Teresa M. Przytycka’s research group

Algorithmic and Graph Theoretical methods in

Computational and Systems Biology

 

 

 

 Network motifs and Parsimony

 

 

Teresa Przytycka

 

Bibliography:

  1. An important connection between network motifs and parsimony models. Teresa M. Przytycka.  RECOMB 2006.
  2. Teresa M. Przytycka. Stability of characters and construction of phylogenetic trees. (2007) Journal of Computational Biology 14(5):539-49. PubMed

 

 

We demonstrate an important connection between network motifs in certain biological networks and validity of evolutionary trees constructed using parsimony methods.
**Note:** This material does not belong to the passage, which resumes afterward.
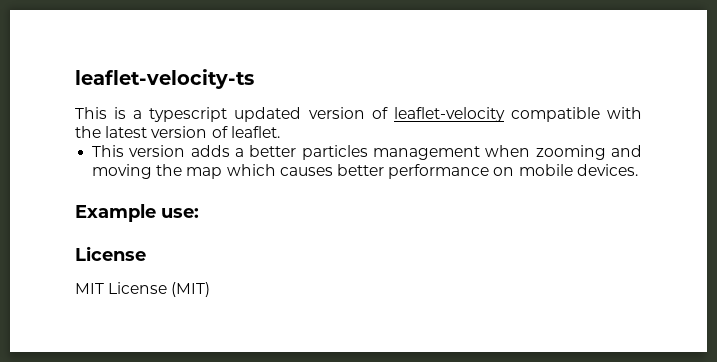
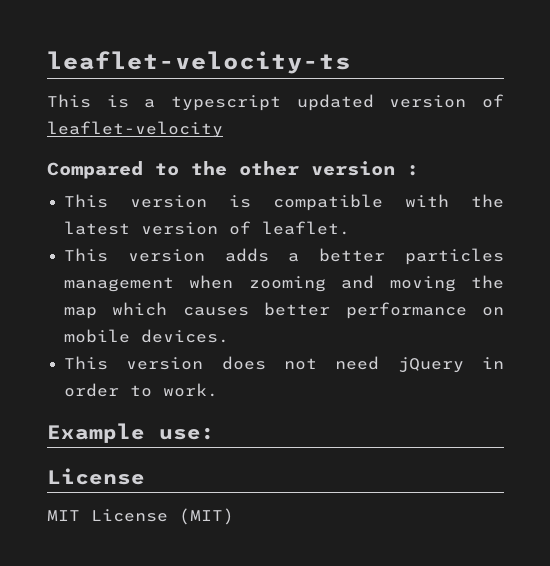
(505, 114) none -> [47,161,419,179] [64,194,252,208] // Compared to the other version : // This version is
(638, 170) none -> [64,356,504,373] [64,383,219,397] // This version does not need jQuery in order to work.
Parsimony methods assume that taxa are described by a set of characters and infer phylogenetic trees by minimizing number of character changes required to explain observed character states.  From the perspective of applicability of parsimony methods, it is important to assess whether the characters used to infer phylogeny are likely to provide a correct tree. We introduce a graph theoretical characterization that helps to select correct characters. Given a set of characters and a set of taxa, we construct a network called character overlap graph. We show that the character overlap graph for characters that are appropriate to use in parsimony methods is characterized by significant under-representation of subnetworks known as holes, and provide a mathematical validation for this observation. This characterization explains success in constructing evolutionary trees using parsimony method for some characters (e.g. protein domains) and lack of such success for other characters (e.g. introns). In the latter case, the understanding of mathematical obstacles to applying parsimony methods in a direct way, has lead us to a new approach for dealing with inconsistent and/or noisy data. Namely, we introduce the concept of persistent characters which is similar but less restrictive as the well known concept of pairwise compatible characters. Application of this approach to introns produces the evolutionary tree consistent with Coelomata hypothesis. In contrast, the direct application of a parsimony method, using introns as characters, produces a tree which is inconsistent with any of the two competing evolutionary hypotheses. Similarly, replacing persistency with pairwise compatibility does not lead to a correct tree. This indicates that the concept of persistency provides an important addition to the parsimony toolbox.